--- Begin Text block ---

Now clearly, these curves have to plateau somewhere, and in some parts of the world they are already beginning to do so. But the culture that has developed is one where science is a truly global affair. The spread of research is no longer limited to the speed of the local pony express, and the race for discovery is more often between universities or cities than it is between individual bespectacled academics.
And watching all this portrayed on TV was particularly exciting. Sure, the programme makers wanted you to know about the spectrum of ‘Frosty Leo‘, a protoplanetary nebula in the direction of its namesake constellation. They wanted to convey the niceties of neutrino charge and mass and explain the nature of cosmic rays. But they knew they couldn’t really do it all. They knew that there wouldn’t be any point in doing it all. So what they did was a lot cleverer and, if I’m laying those badly-concealed cards out on the table again, a lot more interesting.

--- End Text block ---
--- Begin Source material ---

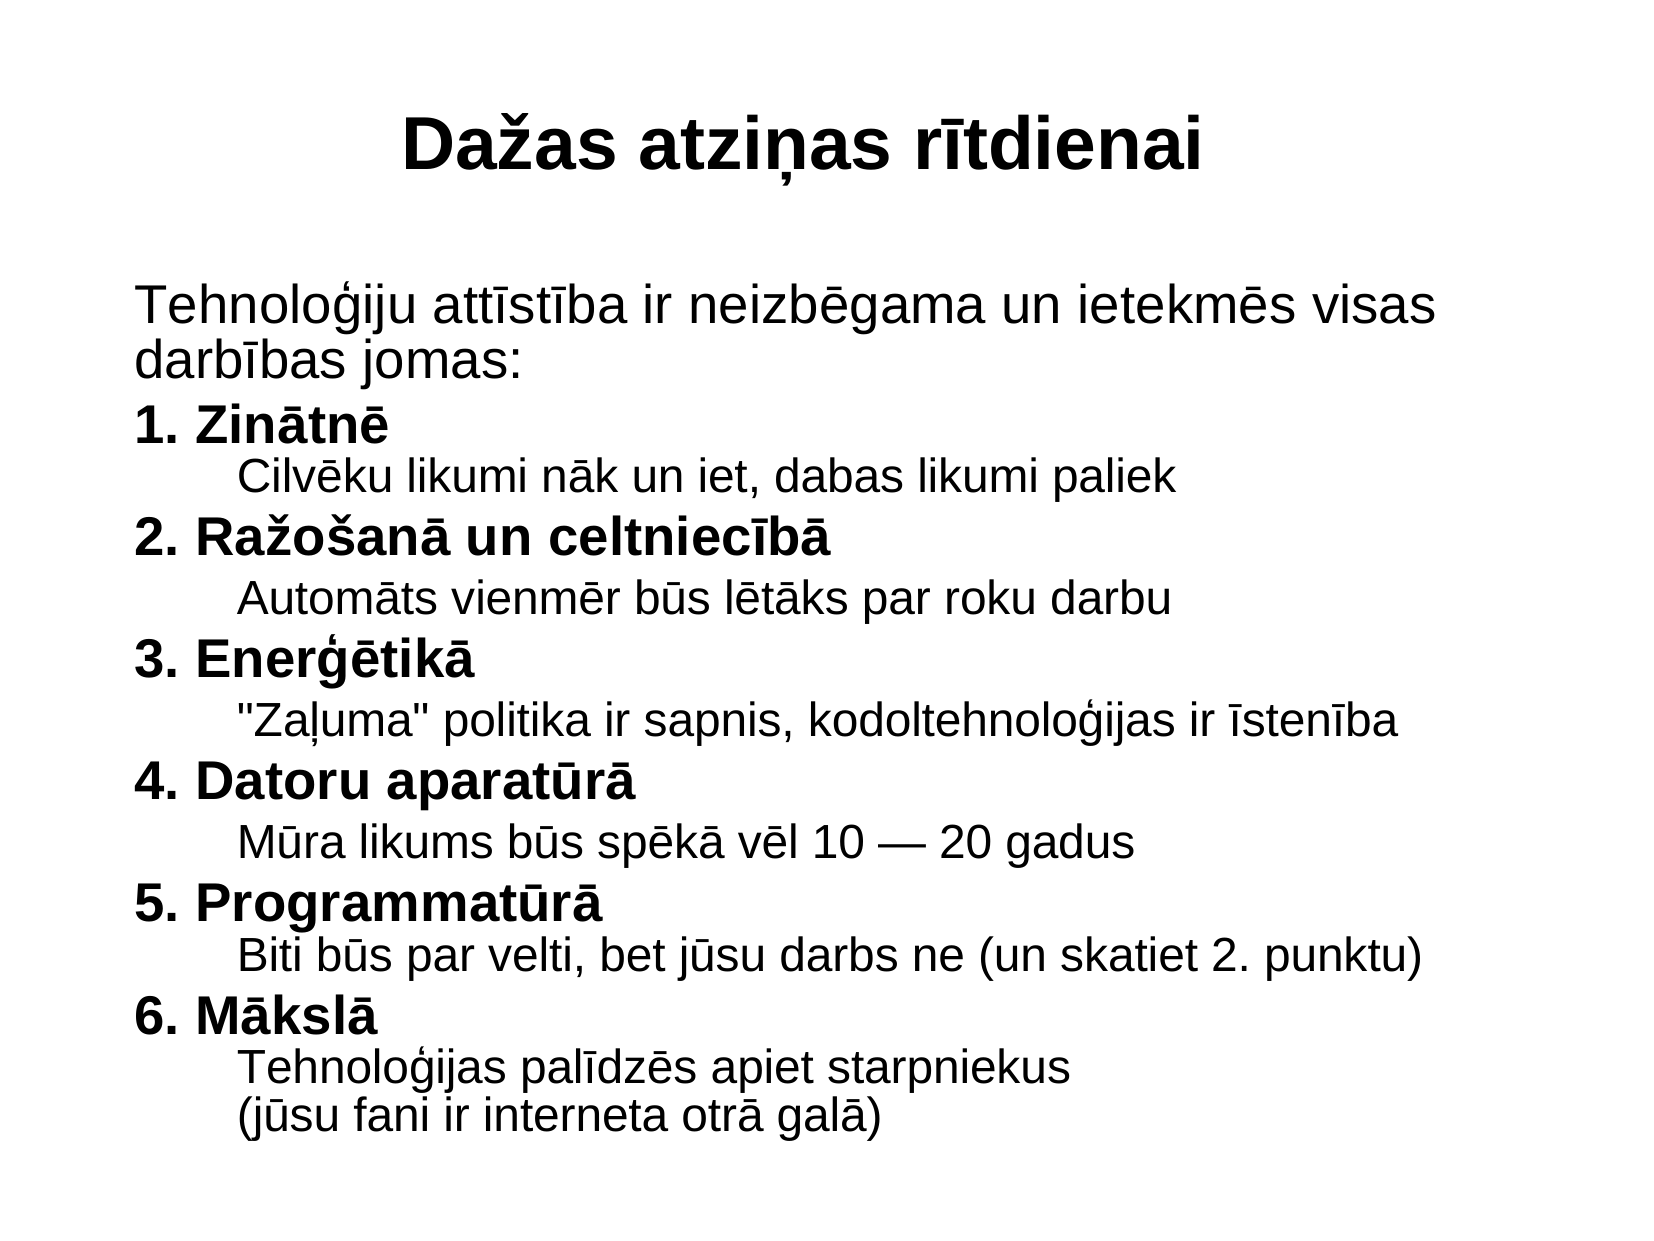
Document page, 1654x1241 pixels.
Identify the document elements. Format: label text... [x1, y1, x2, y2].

--- End Source material ---

### Exercise task 1
Rewrite the stretch from "And watching all" through "lot more interesting." in the passage on science television, putting "producers" in place of "programme makers".
### Exercise task 2
Extend the passage on science television from its last sentence onward.

### Task response 1
And watching all this portrayed on TV was particularly exciting. Sure, the producers wanted you to know about the spectrum of ‘Frosty Leo‘, a protoplanetary nebula in the direction of its namesake constellation. They wanted to convey the niceties of neutrino charge and mass and explain the nature of cosmic rays. But they knew they couldn’t really do it all. They knew that there wouldn’t be any point in doing it all. So what they did was a lot cleverer and, if I’m laying those badly-concealed cards out on the table again, a lot more interesting.

### Task response 2
They showed what it can be like to work in astronomy today. The exotic marmalades available at the Atacama residencia’s buffet. The strong coffee required to help you and your team get through an all-night stargazing session. The NASA planes fitted with telescopes and on which you and your colleagues get to fly. The remote-controlled submarines that need to be built and navigated for your work on the Mediterranean seabed. The fact that our most sophisticated extension ever built for the human eye is officially called the Very Large Telescope. The fact that you might need an oxygen pack to stay alive while working at the Atacama Large Millimeter Array of telescopes in Chile.
All these visual nuggets serve a far greater purpose than simply teaching people experimental results – they teach people the process behind those results, and the size and scale of the experiments needed to get them. Programmes like this hold out a hand to the new generation of scientists and offer them the chance to get involved in the most exciting adventure in human history. And if that doesn’t sound thrilling enough, wait till you try the marmalade.